Ausblick und Empfehlung

Trotz der Fortschritte in der klinischen Testung der Impfstoffkandidaten in den letzten Jahren wird es noch lange dauern, bis ein neuer Impfstoff (oder besser eine Impfstoffkombination, s. oben) weltweit verfügbar sein wird.

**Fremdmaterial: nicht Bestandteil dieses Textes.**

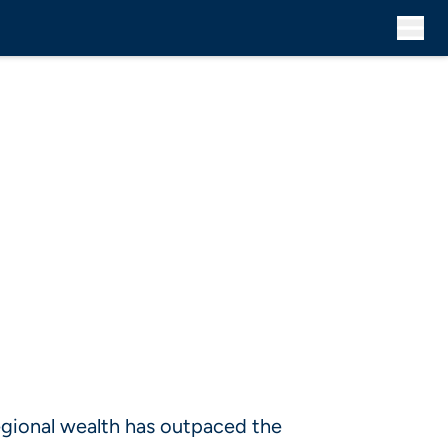
gional wealth has outpaced the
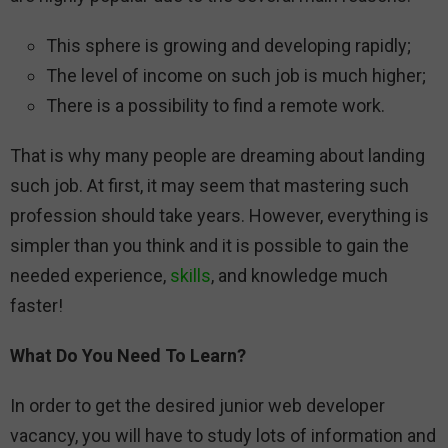
This sphere is growing and developing rapidly;
The level of income on such job is much higher;
There is a possibility to find a remote work.
That is why many people are dreaming about landing
such job. At first, it may seem that mastering such
profession should take years. However, everything is
simpler than you think and it is possible to gain the
needed experience,
skills
, and knowledge much
faster!
What Do You Need To Learn?
In order to get the desired junior web developer
vacancy, you will have to study lots of information and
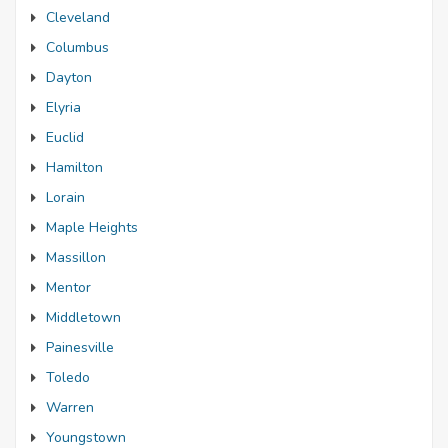
Cleveland
Columbus
Dayton
Elyria
Euclid
Hamilton
Lorain
Maple Heights
Massillon
Mentor
Middletown
Painesville
Toledo
Warren
Youngstown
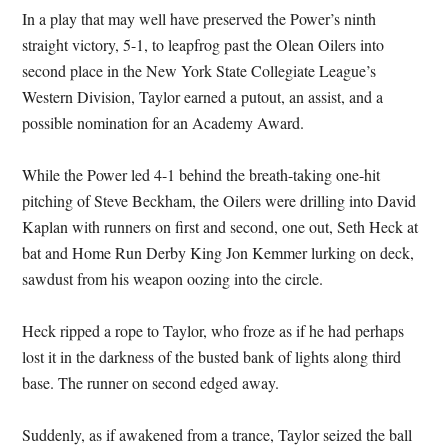
In a play that may well have preserved the Power’s ninth
straight victory, 5-1, to leapfrog past the Olean Oilers into
second place in the New York State Collegiate League’s
Western Division, Taylor earned a putout, an assist, and a
possible nomination for an Academy Award.
While the Power led 4-1 behind the breath-taking one-hit
pitching of Steve Beckham, the Oilers were drilling into David
Kaplan with runners on first and second, one out, Seth Heck at
bat and Home Run Derby King Jon Kemmer lurking on deck,
sawdust from his weapon oozing into the circle.
Heck ripped a rope to Taylor, who froze as if he had perhaps
lost it in the darkness of the busted bank of lights along third
base. The runner on second edged away.
Suddenly, as if awakened from a trance, Taylor seized the ball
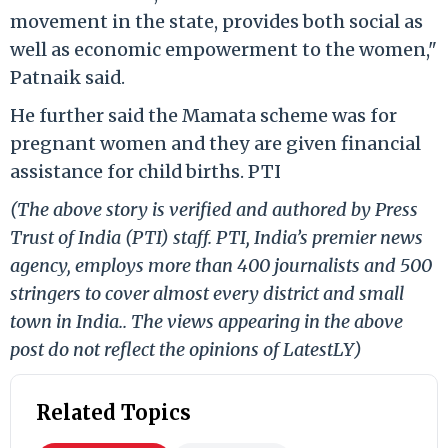
movement in the state, provides both social as
well as economic empowerment to the women,"
Patnaik said.
He further said the Mamata scheme was for
pregnant women and they are given financial
assistance for child births. PTI
(The above story is verified and authored by Press
Trust of India (PTI) staff. PTI, India’s premier news
agency, employs more than 400 journalists and 500
stringers to cover almost every district and small
town in India.. The views appearing in the above
post do not reflect the opinions of LatestLY)
Related Topics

Die WHO betrachtet die Entwicklung eines schützenden Impfstoffes nach wie vor als bestes Mittel zur Tuberkulosebekämpfung. Solange dieser aber noch nicht vorliegt, sollten die verfügbaren Instrumente der Tuberkulosekontrolle effektiv angewendet werden. Dazu gehören v. a. eine konsequente mikrobiologische Diagnostik, Public-Health-Maßnahmen zur Prävention und die Entwicklung neuer Medikamente.

Fazit

  • Die Entwicklung eines effektiven Impfstoffes gegen M. tuberculosis ist angesichts der weltweit alarmierenden Zunahme der (oftmals multiresistenten) Tuberkulose und der HIV-Tuberkulose-Koinfektionen in den letzten Jahren in verschiedenen WHO-Weltregionen dringlicher denn je.

  • Die Entwicklung einer Postexpositionsvakzine zusätzlich zur Präexpositionsvakzine (BCG) ist anzustreben.

  • Als eine die Vorteile beider Impfstrategien (Post- und Präexposition) vereinende Möglichkeit ist ein heterologes Prime-Boost-Schema zu erwägen, das ein Priming mit einem rekombinanten BCG-Impfstoffkandidaten und einen Boost mit einer Spaltvakzine umfasst und damit eine spezifische, lang anhaltende Immunantwort hervorruft.